The first step in the Safety Plan is recognition of warning signs. Within the field of suicidology, we distinguish between warning signs and risk factors. Warning signs apply only to individuals, and indicate an immediate risk for suicide. Risk factors may apply to individuals or groups, and indicate a heightened risk for suicidal behaviors.

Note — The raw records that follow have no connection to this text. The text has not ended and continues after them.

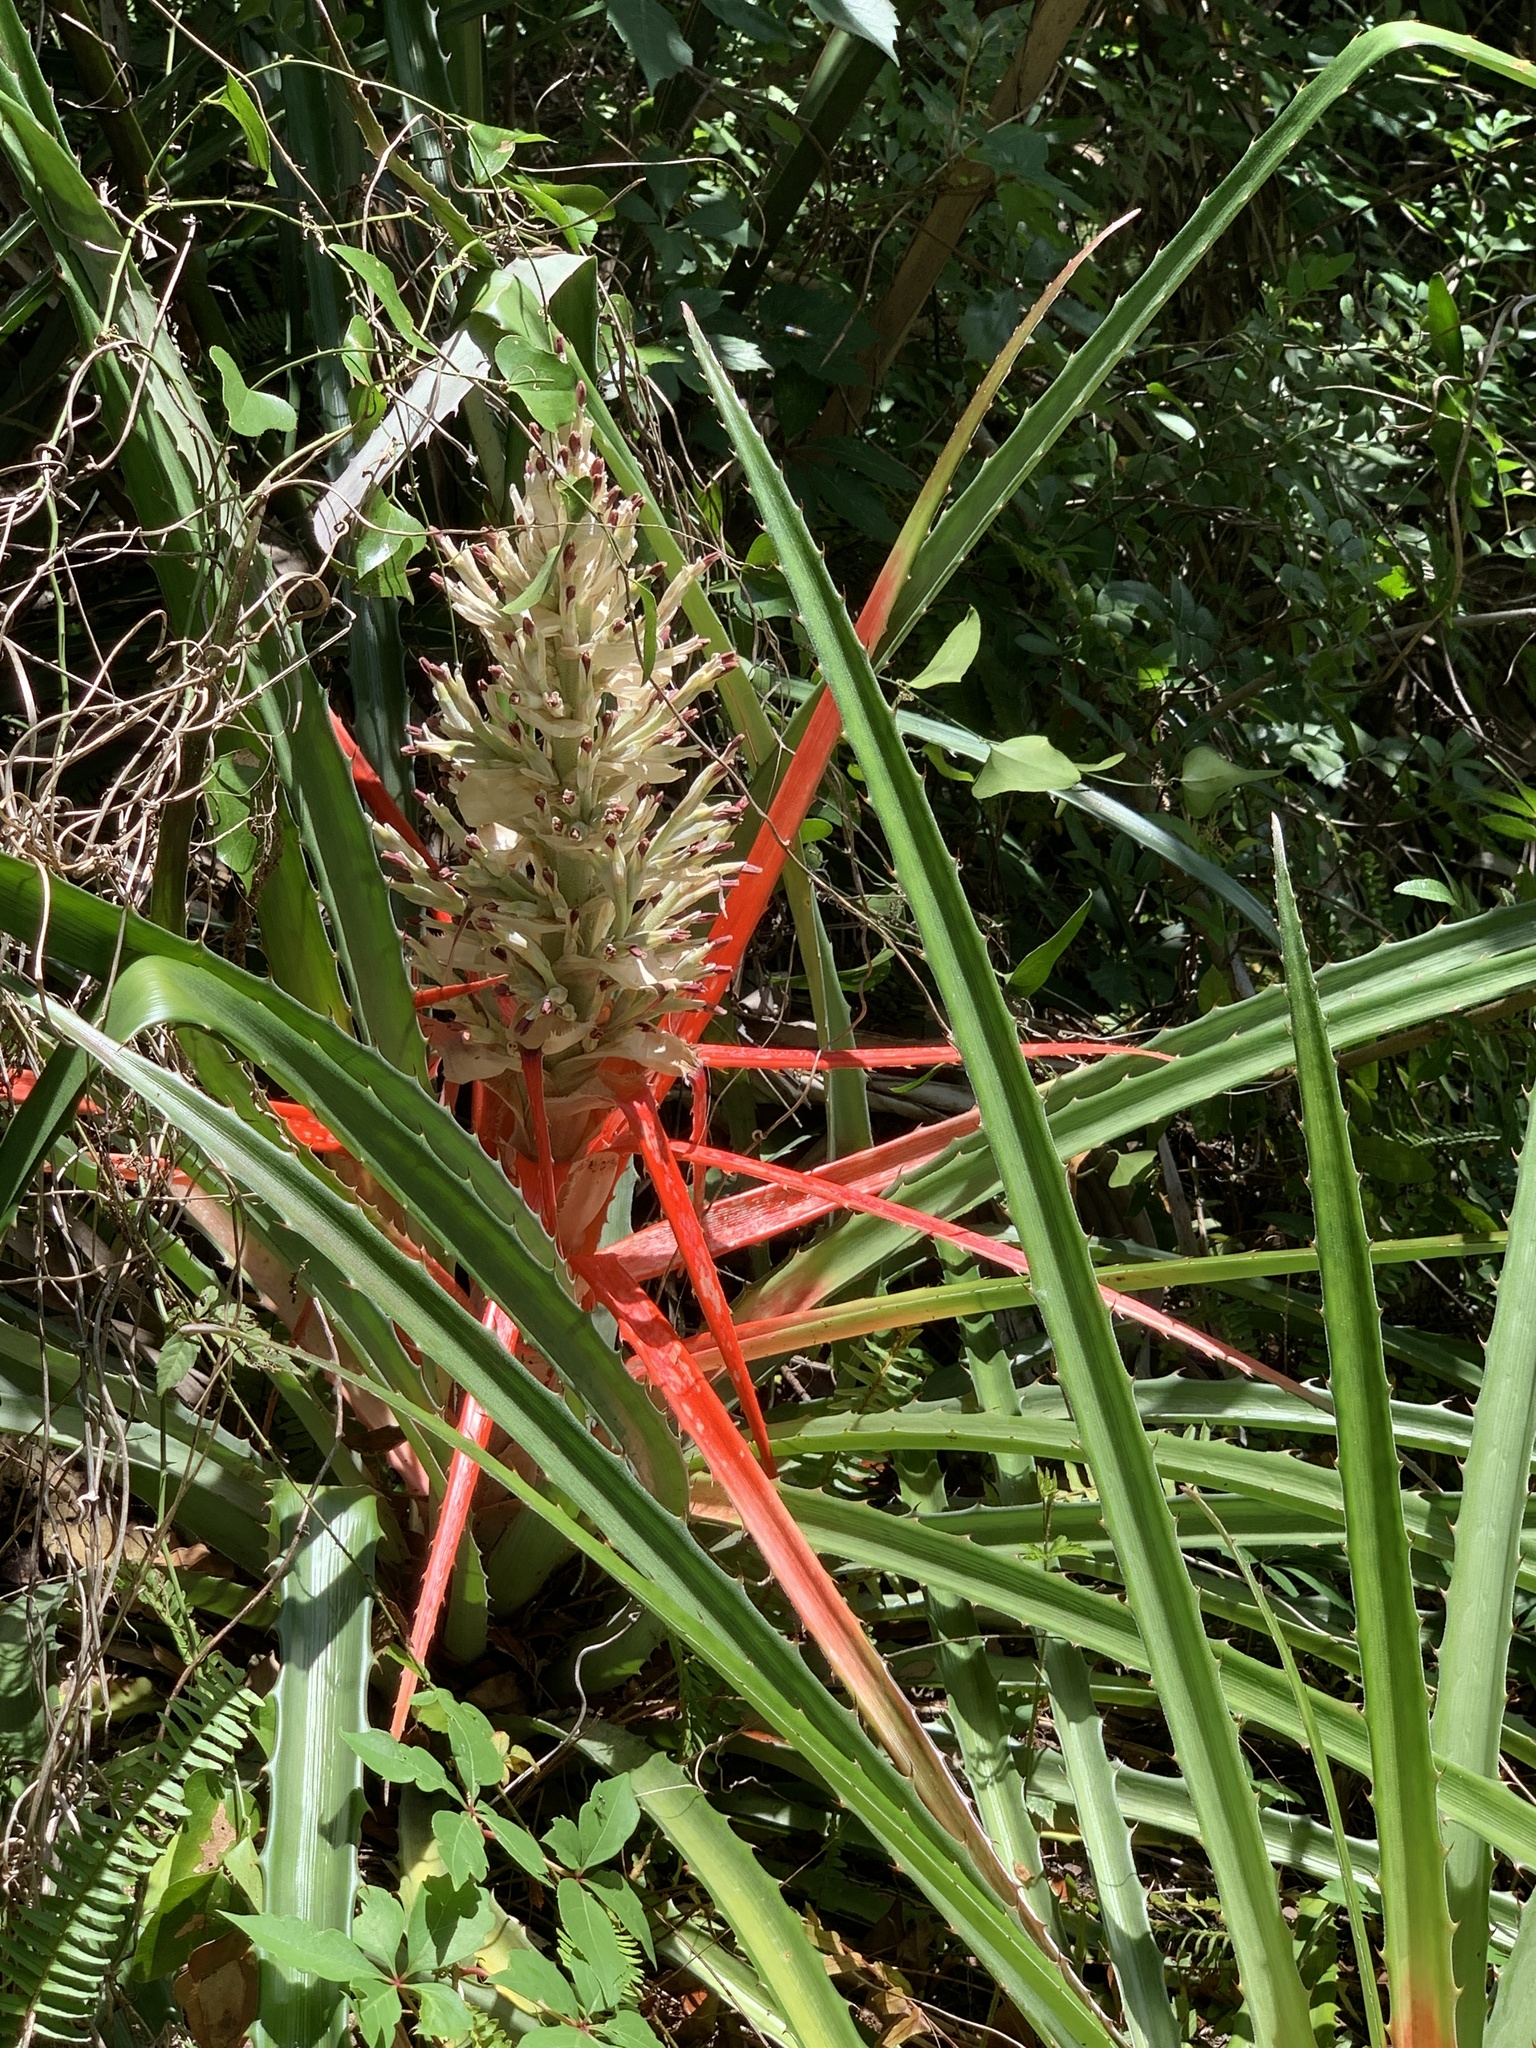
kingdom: Plantae
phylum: Tracheophyta
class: Liliopsida
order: Poales
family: Bromeliaceae
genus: Bromelia
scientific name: Bromelia pinguin
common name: Pinguin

Think of what you’ve learned about heart attacks, perhaps thru public service announcements. Risk factors for heart attacks include physical inactivity, obesity, high LDL cholesterol, and tobacco use. For people who have these risk factors, their overall risk for a heart attack is higher, but not necessarily imminent. Similarly, with suicide, risk factors include substance abuse, mood disorders, access to lethal means and prior attempt(s). These signs mean the risk for suicidal behaviors is higher, but not necessarily imminent.
Warning signs, however, do indicate immediate risk. In heart attacks, we’ve learned that chest pain, shortness of breath, nausea, and lightheadedness indicate a heart attack may be imminent. Urgent action is highly recommended. Likewise, in suicide, feelings of hopelessness, increased substance abuse, threats of self-harm, and seeking lethal means indicate suicidal behaviors may be imminent.
One of the things I have always emphasized in my writings and trainings is to please take both warning signs and risk factors seriously. I believe we always want to err on the side of caution.